- Material for the task
######
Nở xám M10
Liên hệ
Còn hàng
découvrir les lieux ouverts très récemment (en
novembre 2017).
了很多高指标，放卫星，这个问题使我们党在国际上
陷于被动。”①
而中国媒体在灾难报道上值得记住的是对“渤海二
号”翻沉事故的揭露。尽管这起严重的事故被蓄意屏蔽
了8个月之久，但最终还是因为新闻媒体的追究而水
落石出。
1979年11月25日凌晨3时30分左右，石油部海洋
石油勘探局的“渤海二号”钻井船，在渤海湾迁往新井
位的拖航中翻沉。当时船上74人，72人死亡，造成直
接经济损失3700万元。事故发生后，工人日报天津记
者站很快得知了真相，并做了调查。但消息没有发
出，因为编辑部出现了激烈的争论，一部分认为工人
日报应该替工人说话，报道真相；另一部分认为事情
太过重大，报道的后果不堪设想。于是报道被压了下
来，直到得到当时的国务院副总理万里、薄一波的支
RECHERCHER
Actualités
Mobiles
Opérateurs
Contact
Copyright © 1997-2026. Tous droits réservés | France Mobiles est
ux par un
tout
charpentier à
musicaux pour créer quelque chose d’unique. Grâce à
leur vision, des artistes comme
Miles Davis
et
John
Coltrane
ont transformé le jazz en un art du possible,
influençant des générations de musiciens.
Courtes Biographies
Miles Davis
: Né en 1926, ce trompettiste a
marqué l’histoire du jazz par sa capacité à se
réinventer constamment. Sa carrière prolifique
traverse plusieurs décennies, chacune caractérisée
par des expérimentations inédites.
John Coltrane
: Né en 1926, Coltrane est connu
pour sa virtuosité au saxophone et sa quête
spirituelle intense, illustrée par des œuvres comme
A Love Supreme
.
######
- What to work on
The records shown above must be returned in full, exactly as written.

- Written response
Nở xám M10
Liên hệ
Còn hàng
découvrir les lieux ouverts très récemment (en
novembre 2017).
了很多高指标，放卫星，这个问题使我们党在国际上
陷于被动。”①
而中国媒体在灾难报道上值得记住的是对“渤海二
号”翻沉事故的揭露。尽管这起严重的事故被蓄意屏蔽
了8个月之久，但最终还是因为新闻媒体的追究而水
落石出。
1979年11月25日凌晨3时30分左右，石油部海洋
石油勘探局的“渤海二号”钻井船，在渤海湾迁往新井
位的拖航中翻沉。当时船上74人，72人死亡，造成直
接经济损失3700万元。事故发生后，工人日报天津记
者站很快得知了真相，并做了调查。但消息没有发
出，因为编辑部出现了激烈的争论，一部分认为工人
日报应该替工人说话，报道真相；另一部分认为事情
太过重大，报道的后果不堪设想。于是报道被压了下
来，直到得到当时的国务院副总理万里、薄一波的支
RECHERCHER
Actualités
Mobiles
Opérateurs
Contact
Copyright © 1997-2026. Tous droits réservés | France Mobiles est
ux par un
tout
charpentier à
musicaux pour créer quelque chose d’unique. Grâce à
leur vision, des artistes comme
Miles Davis
et
John
Coltrane
ont transformé le jazz en un art du possible,
influençant des générations de musiciens.
Courtes Biographies
Miles Davis
: Né en 1926, ce trompettiste a
marqué l’histoire du jazz par sa capacité à se
réinventer constamment. Sa carrière prolifique
traverse plusieurs décennies, chacune caractérisée
par des expérimentations inédites.
John Coltrane
: Né en 1926, Coltrane est connu
pour sa virtuosité au saxophone et sa quête
spirituelle intense, illustrée par des œuvres comme
A Love Supreme
.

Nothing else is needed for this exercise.